* Task to carry out
Everything in the listing below should be repeated verbatim, apart from the pictures.

------ Available data ------

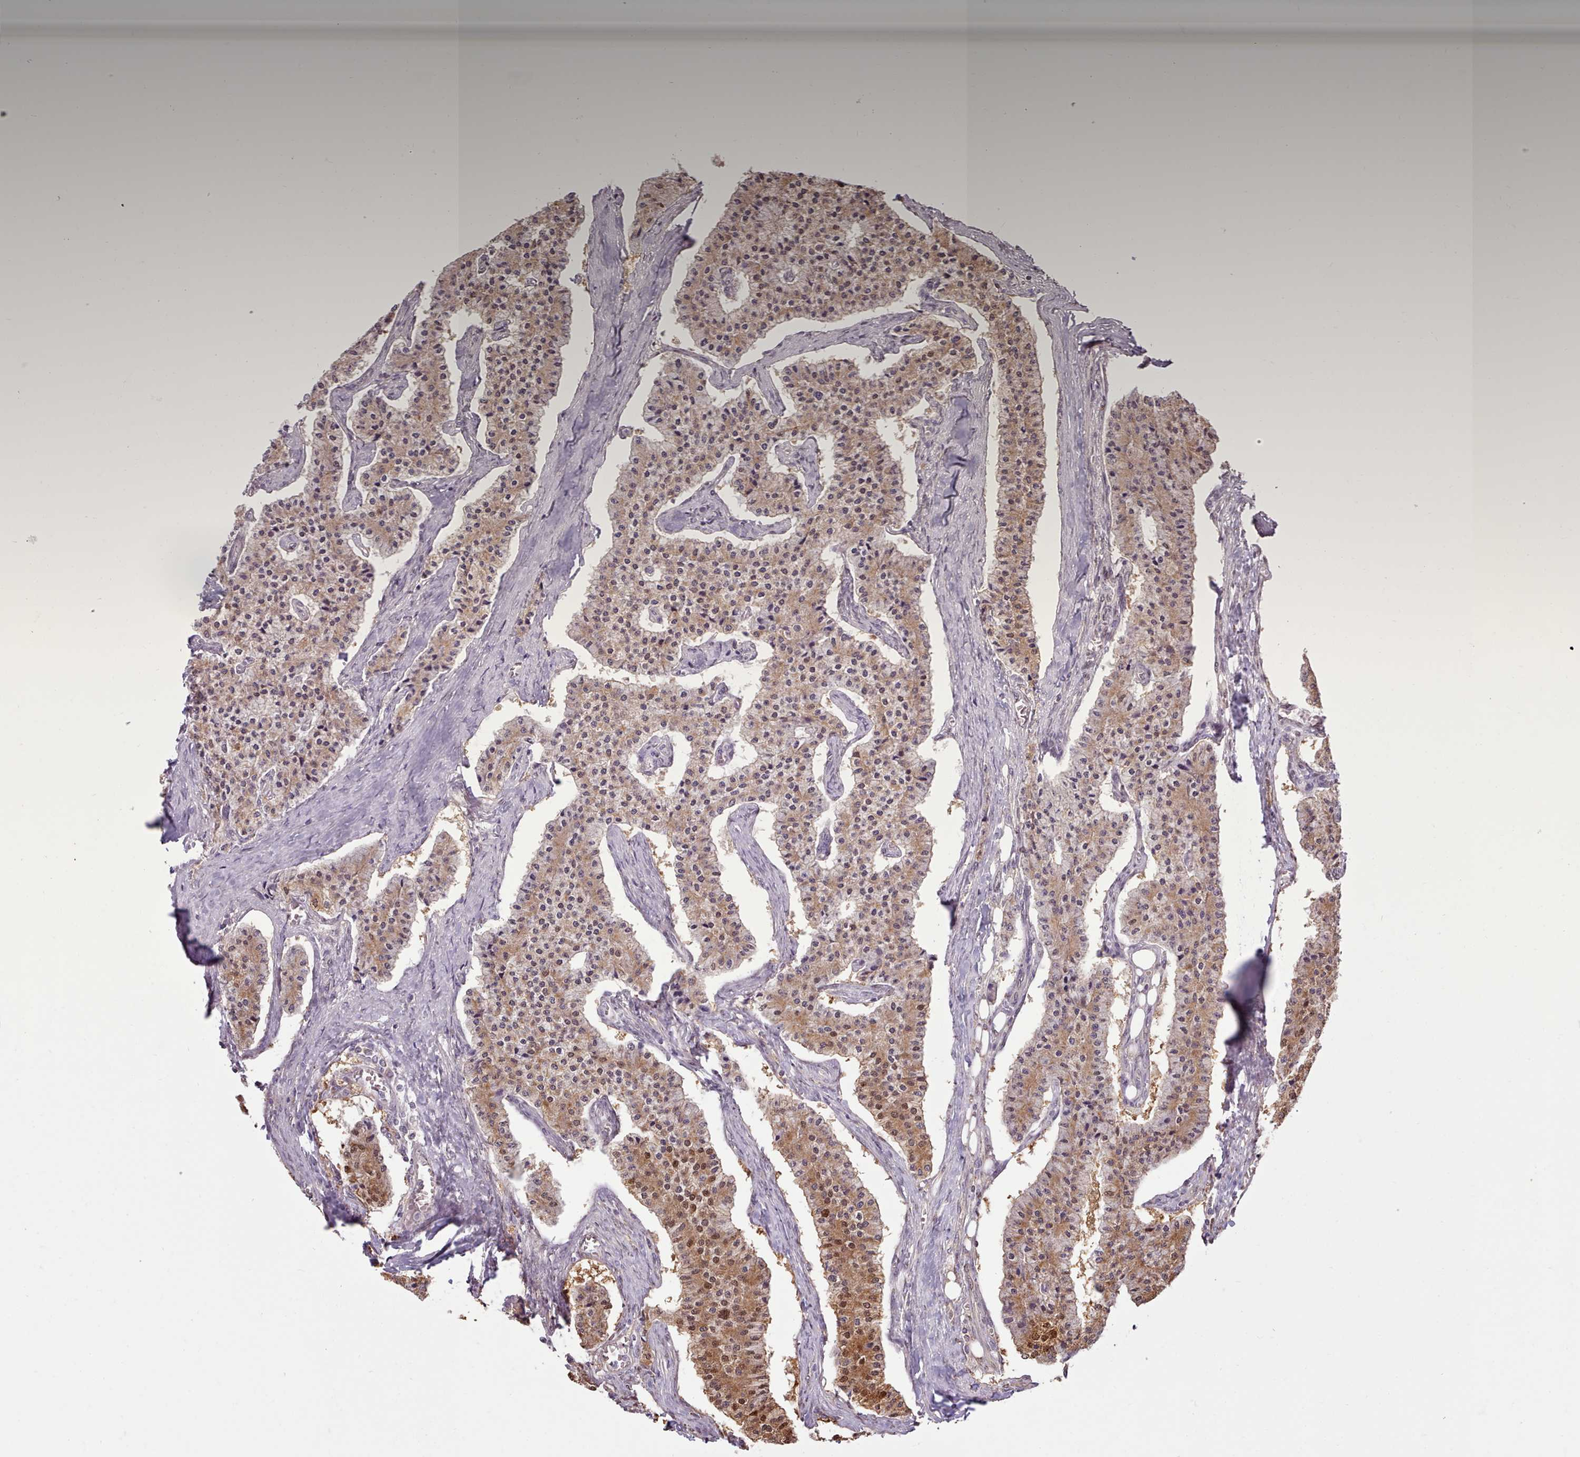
{"staining": {"intensity": "moderate", "quantity": ">75%", "location": "cytoplasmic/membranous"}, "tissue": "carcinoid", "cell_type": "Tumor cells", "image_type": "cancer", "snomed": [{"axis": "morphology", "description": "Carcinoid, malignant, NOS"}, {"axis": "topography", "description": "Colon"}], "caption": "This is a micrograph of IHC staining of carcinoid, which shows moderate expression in the cytoplasmic/membranous of tumor cells.", "gene": "ARL2BP", "patient": {"sex": "female", "age": 52}}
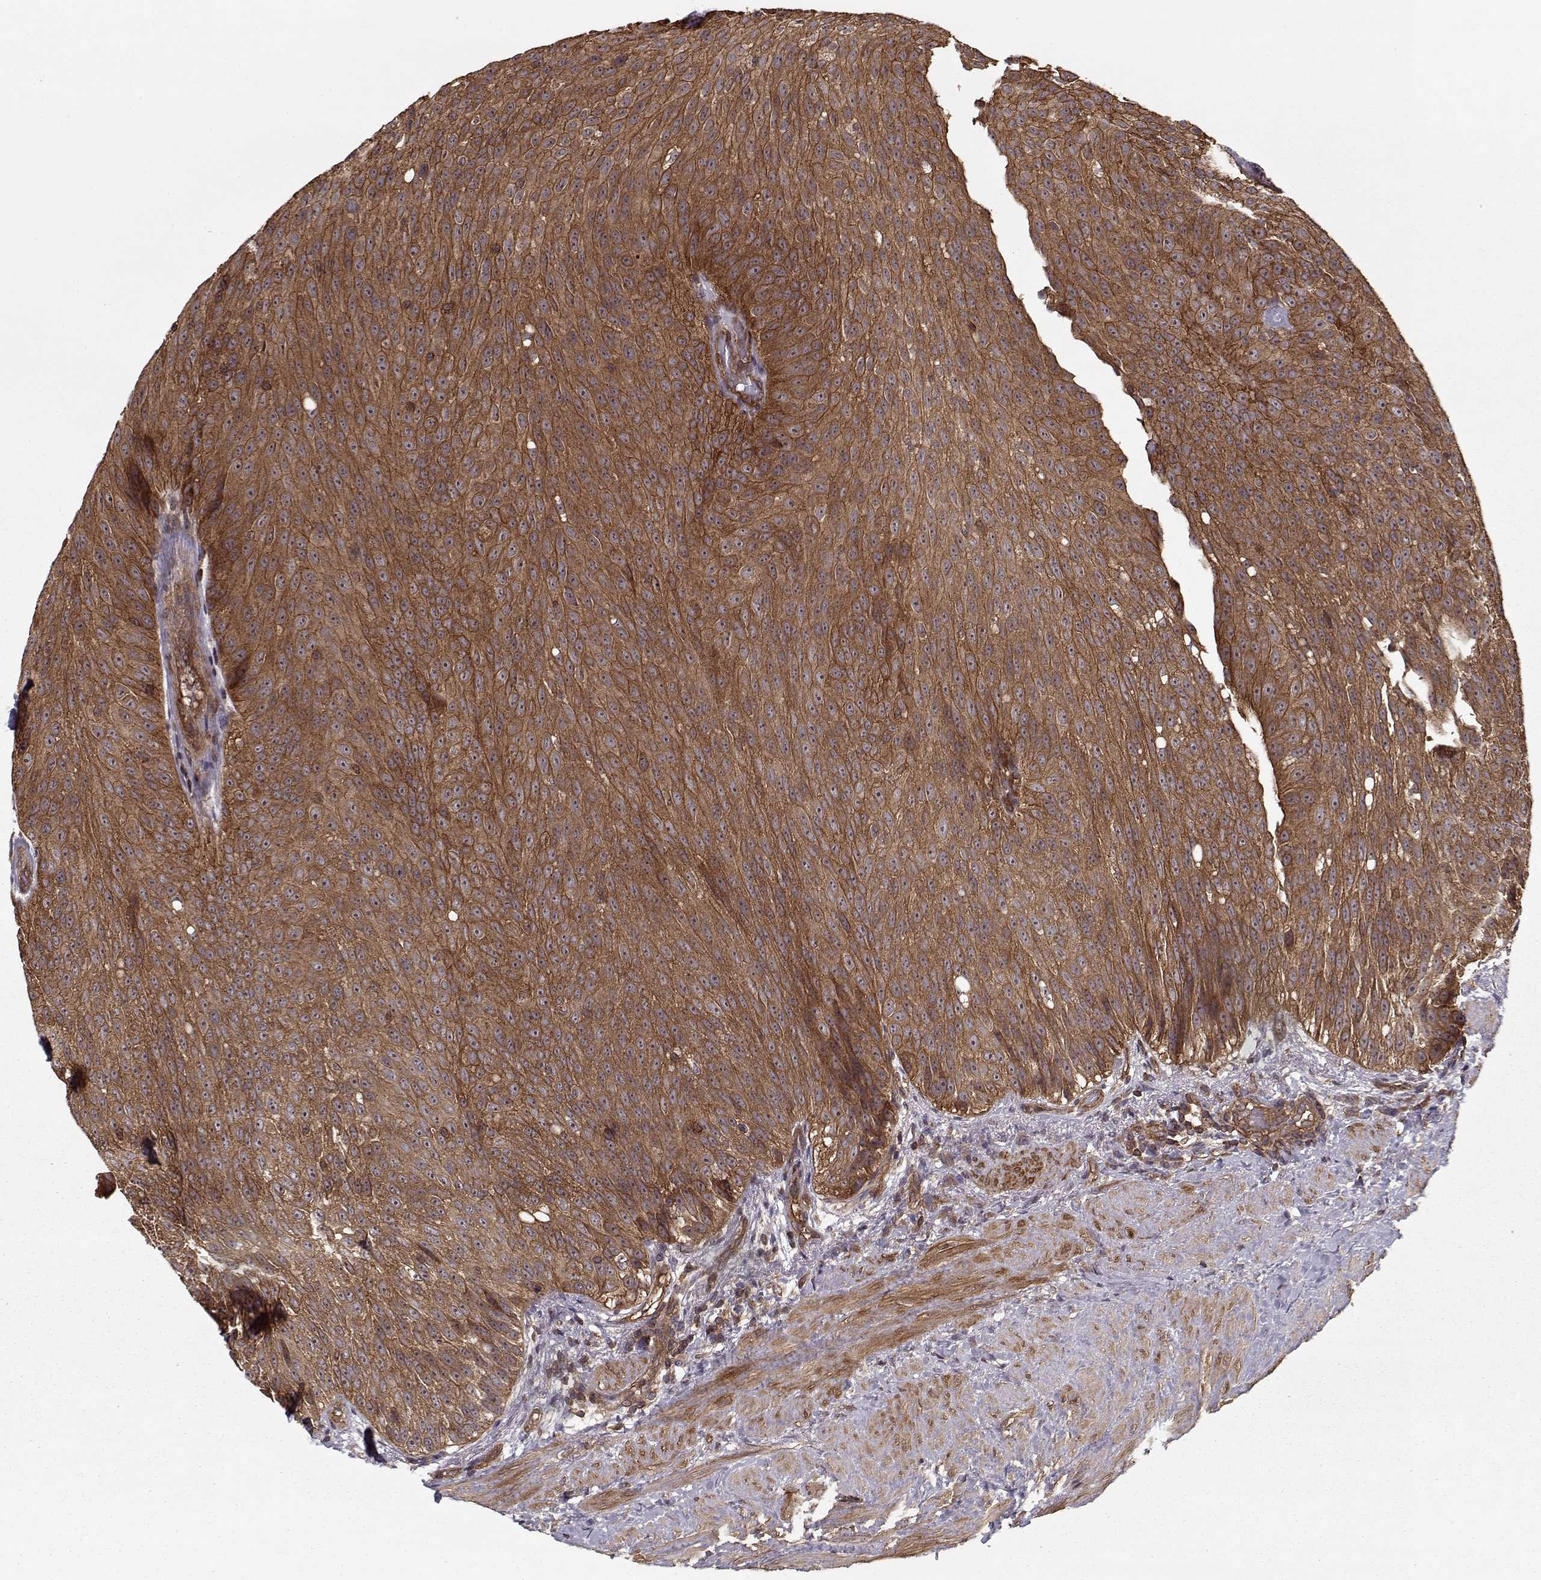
{"staining": {"intensity": "strong", "quantity": ">75%", "location": "cytoplasmic/membranous"}, "tissue": "urothelial cancer", "cell_type": "Tumor cells", "image_type": "cancer", "snomed": [{"axis": "morphology", "description": "Urothelial carcinoma, Low grade"}, {"axis": "topography", "description": "Urinary bladder"}], "caption": "Strong cytoplasmic/membranous expression is appreciated in approximately >75% of tumor cells in urothelial carcinoma (low-grade).", "gene": "PPP1R12A", "patient": {"sex": "male", "age": 78}}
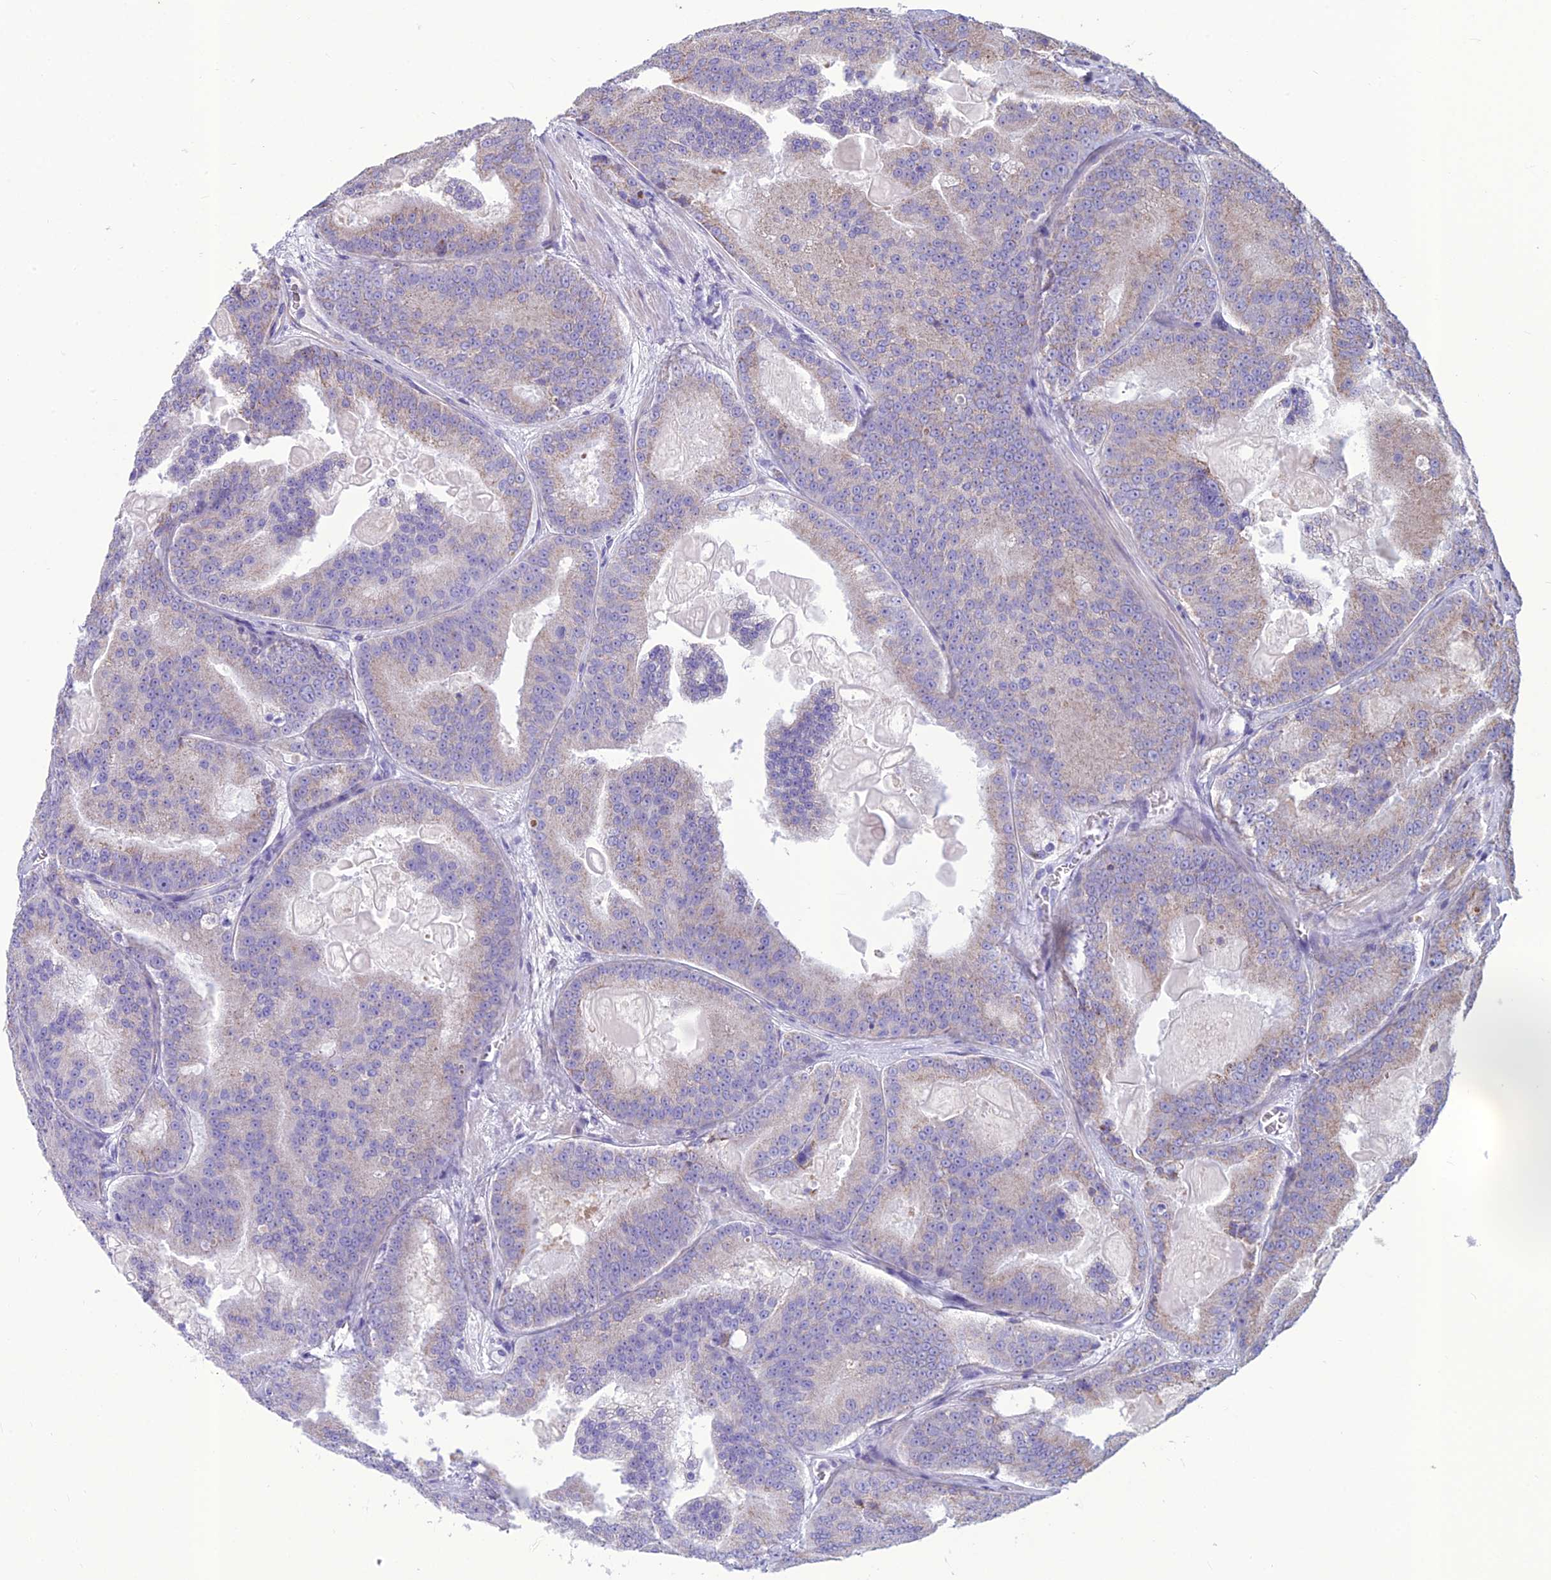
{"staining": {"intensity": "weak", "quantity": "<25%", "location": "cytoplasmic/membranous"}, "tissue": "prostate cancer", "cell_type": "Tumor cells", "image_type": "cancer", "snomed": [{"axis": "morphology", "description": "Adenocarcinoma, High grade"}, {"axis": "topography", "description": "Prostate"}], "caption": "Immunohistochemistry (IHC) of human prostate cancer demonstrates no staining in tumor cells.", "gene": "BHMT2", "patient": {"sex": "male", "age": 61}}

------

* Result of this exercise
{"staining": {"intensity": "moderate", "quantity": ">75%", "location": "cytoplasmic/membranous"}, "tissue": "carcinoid", "cell_type": "Tumor cells", "image_type": "cancer", "snomed": [{"axis": "morphology", "description": "Carcinoid, malignant, NOS"}, {"axis": "topography", "description": "Colon"}], "caption": "This is a micrograph of IHC staining of carcinoid, which shows moderate expression in the cytoplasmic/membranous of tumor cells.", "gene": "ARL2BP", "patient": {"sex": "female", "age": 52}}
{"staining": {"intensity": "strong", "quantity": ">75%", "location": "cytoplasmic/membranous"}, "tissue": "urothelial cancer", "cell_type": "Tumor cells", "image_type": "cancer", "snomed": [{"axis": "morphology", "description": "Urothelial carcinoma, Low grade"}, {"axis": "topography", "description": "Urinary bladder"}], "caption": "Strong cytoplasmic/membranous expression is appreciated in approximately >75% of tumor cells in urothelial carcinoma (low-grade).", "gene": "PPP1R12A", "patient": {"sex": "male", "age": 78}}
{"staining": {"intensity": "weak", "quantity": "<25%", "location": "cytoplasmic/membranous"}, "tissue": "prostate cancer", "cell_type": "Tumor cells", "image_type": "cancer", "snomed": [{"axis": "morphology", "description": "Adenocarcinoma, High grade"}, {"axis": "topography", "description": "Prostate"}], "caption": "Immunohistochemistry (IHC) of human prostate cancer demonstrates no staining in tumor cells.", "gene": "BHMT2", "patient": {"sex": "male", "age": 61}}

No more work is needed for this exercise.